▸ **What this task involves**
Where the data below has the string "paint", return the whole line.

▸ **Stored data entries**
━━━━━━━━━━
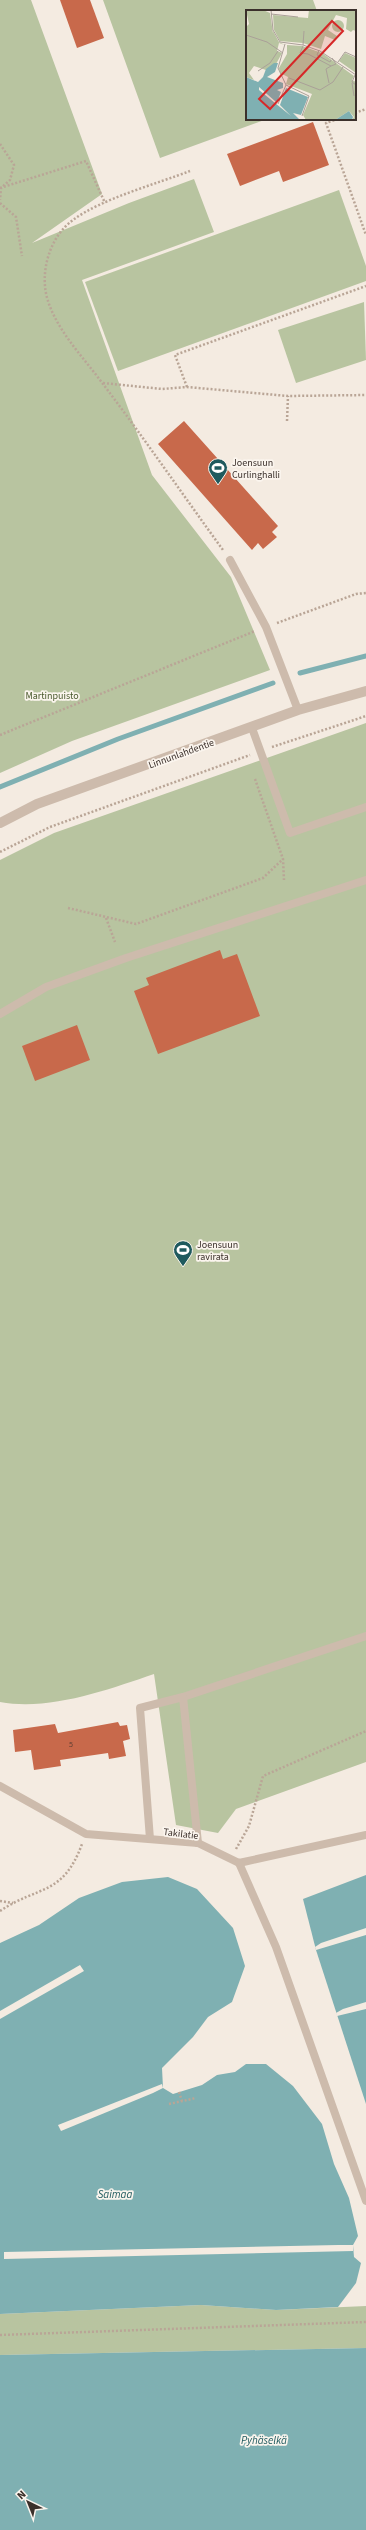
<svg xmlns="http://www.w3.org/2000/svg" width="366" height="2530" font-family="'Source Sans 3',sans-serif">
  <rect width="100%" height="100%" fill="#f4ebe1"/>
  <g fill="#b8c4a0">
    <polygon points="0,0 31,0 102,194 32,243 129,203 194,179 214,232 82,280 152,475 231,577 270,670 72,741 0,773"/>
    <polygon points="103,0 313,0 317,11 247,11 247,119 267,119 160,158"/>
    <polygon points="339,190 366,266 366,281 118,371 85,282"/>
    <polygon points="364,302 366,360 296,383 278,330"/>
    <path d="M 366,723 L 366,1762 L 236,1809 L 218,1833 L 176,1825 L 154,1674 C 107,1690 50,1711 0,1702 L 0,860 L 54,833 Z"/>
    <polygon points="201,2305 276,2310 366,2306 366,2348 0,2355 0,2314"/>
  </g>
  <g fill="#7fb0b2">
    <polygon points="366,1875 366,2104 316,1950 303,1899"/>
    <polygon points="168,1877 197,1889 233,1928 245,1966 232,2002 208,2017 193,2037 162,2068 163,2088 173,2094 202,2085 217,2075 235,2072 246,2064 266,2064 293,2086 322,2124 334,2164 349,2198 358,2236 353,2245 354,2257 361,2263 356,2283 338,2307 276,2310 201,2305 0,2314 0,1943 39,1925 79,1898 122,1882"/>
    <polygon points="366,2348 366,2530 0,2530 0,2355"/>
  </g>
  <g fill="#f4ebe1">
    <polygon points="366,1928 366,1935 316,1950 315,1947 321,1943"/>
    <polygon points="80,1965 84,1971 0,2019 0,2011"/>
    <polygon points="366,2002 366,2009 337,2016 336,2013 343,2009"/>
    <polygon points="162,2084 163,2088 153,2093 61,2131 58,2125"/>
    <polygon points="338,2245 353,2245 353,2251 4,2259 4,2252"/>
  </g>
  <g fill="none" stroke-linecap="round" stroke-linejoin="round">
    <g stroke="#7fb0b2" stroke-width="5">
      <polyline points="300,673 366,656"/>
      <polyline points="0,787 118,739 273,683"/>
    </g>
  </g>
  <g fill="#c8694b">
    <polygon points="60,0 90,0 104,38 77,48"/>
    <polygon points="313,122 329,165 283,182 279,171 240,186 227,154"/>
    <polygon points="184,421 278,526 272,532 277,537 263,549 258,543 252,550 158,444"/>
    <polygon points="220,950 223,959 237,954 260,1016 158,1054 134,991 149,985 146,978"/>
    <polygon points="77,1025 90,1060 35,1081 22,1046"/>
    <polygon points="118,1722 120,1726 127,1725 130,1739 123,1741 126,1756 109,1759 108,1753 60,1760 61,1766 34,1770 31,1750 15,1752 13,1730 55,1724 58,1733"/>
  </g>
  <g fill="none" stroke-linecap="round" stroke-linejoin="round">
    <g stroke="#b9a596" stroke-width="2.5" stroke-dasharray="2 2" stroke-linecap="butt">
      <polyline points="355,113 366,109"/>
      <polyline points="338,119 326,123 366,235"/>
      <polyline points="0,144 14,165 10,180 1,188 0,200"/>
      <path d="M 190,171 C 156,184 101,199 73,220 C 49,237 39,274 48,301 C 58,332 84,358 103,384 C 144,438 183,495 223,550"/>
      <polyline points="0,188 86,161 105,203"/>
      <polyline points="0,203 16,217 22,256"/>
      <polyline points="103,383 162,389 187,387 288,396 366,395"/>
      <polyline points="187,387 175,355 366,286"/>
      <polyline points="287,421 288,396"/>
      <polyline points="277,623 356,594 366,593"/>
      <polyline points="0,735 255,631"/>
      <polyline points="272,747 366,716"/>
      <polyline points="255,779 283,859 284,880"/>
      <polyline points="0,852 50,827 250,755"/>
      <polyline points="68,908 136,924 263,878 283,859"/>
      <polyline points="106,918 115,942"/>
      <polyline points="236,1849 249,1826 263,1776 366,1731"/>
      <polyline points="0,1901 13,1903"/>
      <path d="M 0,1911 C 39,1885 63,1896 82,1844"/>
      <polyline points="179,2092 182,2101"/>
      <polyline points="169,2104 196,2098"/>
      <polyline points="0,2335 366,2322"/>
    </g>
    <g stroke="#cdbbac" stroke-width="8">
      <polyline points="230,560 266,627 298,710"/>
      <polyline points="252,728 290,833 366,807"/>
      <polyline points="0,1014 46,987 126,958 366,880"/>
      <polyline points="183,1697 366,1636"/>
      <polyline points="0,1786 86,1834 198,1843 239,1863 366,1835"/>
      <polyline points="150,1839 140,1708 183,1697 198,1843"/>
      <polyline points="239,1863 276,1947 366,2201"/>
    </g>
    <polyline stroke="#cdbbac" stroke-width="10" points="0,823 37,804 298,710 366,691"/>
  </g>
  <defs>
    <g id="stadium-pin" transform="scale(1)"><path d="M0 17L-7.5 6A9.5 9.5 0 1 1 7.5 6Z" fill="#1f5a5e" stroke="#fbf5ee"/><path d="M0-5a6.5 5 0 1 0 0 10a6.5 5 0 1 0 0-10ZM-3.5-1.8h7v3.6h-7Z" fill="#fff"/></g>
  </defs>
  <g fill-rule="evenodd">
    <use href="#stadium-pin" x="218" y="468"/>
    <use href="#stadium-pin" x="183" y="1250"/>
  </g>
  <g text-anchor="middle" stroke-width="3.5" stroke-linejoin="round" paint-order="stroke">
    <g font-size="8" fill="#5e3e33">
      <text x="71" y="1747">5</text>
    </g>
    <g font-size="10" fill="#3b302b" stroke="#fbf5ee" text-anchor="start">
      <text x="232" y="466">Joensuun<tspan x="232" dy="12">Curlinghalli</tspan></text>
      <text x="197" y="1248">Joensuun<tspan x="197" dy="12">ravirata</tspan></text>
    </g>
    <g font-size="10" fill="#4a5a2e" stroke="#fbf5ee">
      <text x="52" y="699">Martinpuisto</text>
    </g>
    <g font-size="10" fill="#3b302b" stroke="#fbf5ee">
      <text transform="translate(181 753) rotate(-20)" y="4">Linnunlahdentie</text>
      <text transform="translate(181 1833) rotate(7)" y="4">Takilatie</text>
    </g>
    <g font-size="11" font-style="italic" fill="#1f5a5e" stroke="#fbf5ee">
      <text x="115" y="2198">Saimaa</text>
      <text x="264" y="2444">Pyhäselkä</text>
    </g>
  </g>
  <g transform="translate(246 10)">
    <rect width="110" height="110" fill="#f4ebe1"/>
    <path d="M 0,0 L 17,0 L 24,3 L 27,23 L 27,21 L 33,32 L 39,35 L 33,33 L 31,41 L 36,43 L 30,54 L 20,60 L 8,56 L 3,63 L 8,70 L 0,67 L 0,17 L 3,14 ZM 63,0 L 110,0 L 110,21 L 107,20 L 105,22 L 100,19 L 101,8 L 90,5 L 82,20 L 91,26 L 89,30 L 79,26 L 75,39 L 57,33 L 34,31 L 28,20 L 27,5 L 62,8 ZM86 16a6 6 0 1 1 12 0a6 6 0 1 1-12 0ZM 41,35 L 56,36 L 76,43 L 108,66 L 106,70 L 110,72 L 110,110 L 106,110 L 108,107 L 103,101 L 89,110 L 60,110 L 57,105 L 66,84 L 40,74 L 42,67 L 34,63 L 33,58 L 41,44 ZM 99,43 L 110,48 L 110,63 L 93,51 Z" fill="#b8c4a0"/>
    <path d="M 28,53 L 32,53 L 29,62 L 21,67 L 37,73 L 37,78 L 31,80 L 35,82 L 32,90 L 30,92 L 13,77 L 13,80 L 45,106 L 34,95 L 40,78 L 62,87 L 55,105 L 47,103 L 54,110 L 0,110 L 0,67 L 12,72 L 17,67 L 20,59 ZM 103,101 L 107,107 L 106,110 L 89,110 Z" fill="#7fb0b2"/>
    <path fill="none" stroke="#aaa098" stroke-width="1" d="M 25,0 L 27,20 L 34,32 L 57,35 L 74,41 L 110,65M 25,4 L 52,7M 0,25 L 21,32 L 37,43M 39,34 L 32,58 L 40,75 L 63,86 L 56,106M 57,35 L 58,21M 57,36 L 54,43 L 62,44 L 85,56 L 90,54 L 86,48M 73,40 L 71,45 L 84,52 L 85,50M 92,52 L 99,42 L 110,47M 12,61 L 24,53 L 32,41M 109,65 L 106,72 L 110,75M 43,68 L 74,80 L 87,72 L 97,57M 83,73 L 80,59 L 85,56M 106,73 L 108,86M 32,94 L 40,75"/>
    <path fill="#d62828" fill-opacity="0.15" stroke="#d62828" stroke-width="2" d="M 86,11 L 97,21 L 24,99 L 13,89 Z"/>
    <rect width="110" height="110" fill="none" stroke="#3b302b" stroke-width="2"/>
  </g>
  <g transform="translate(28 2502) rotate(317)" stroke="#fbf5ee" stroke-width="3" paint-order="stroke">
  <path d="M0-3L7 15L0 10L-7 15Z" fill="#3b302b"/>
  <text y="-6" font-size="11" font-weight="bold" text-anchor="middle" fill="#3b302b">N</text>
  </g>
</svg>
━━━━━━━━━━
▸ **Expected answer**
  <g text-anchor="middle" stroke-width="3.5" stroke-linejoin="round" paint-order="stroke">
  <g transform="translate(28 2502) rotate(317)" stroke="#fbf5ee" stroke-width="3" paint-order="stroke">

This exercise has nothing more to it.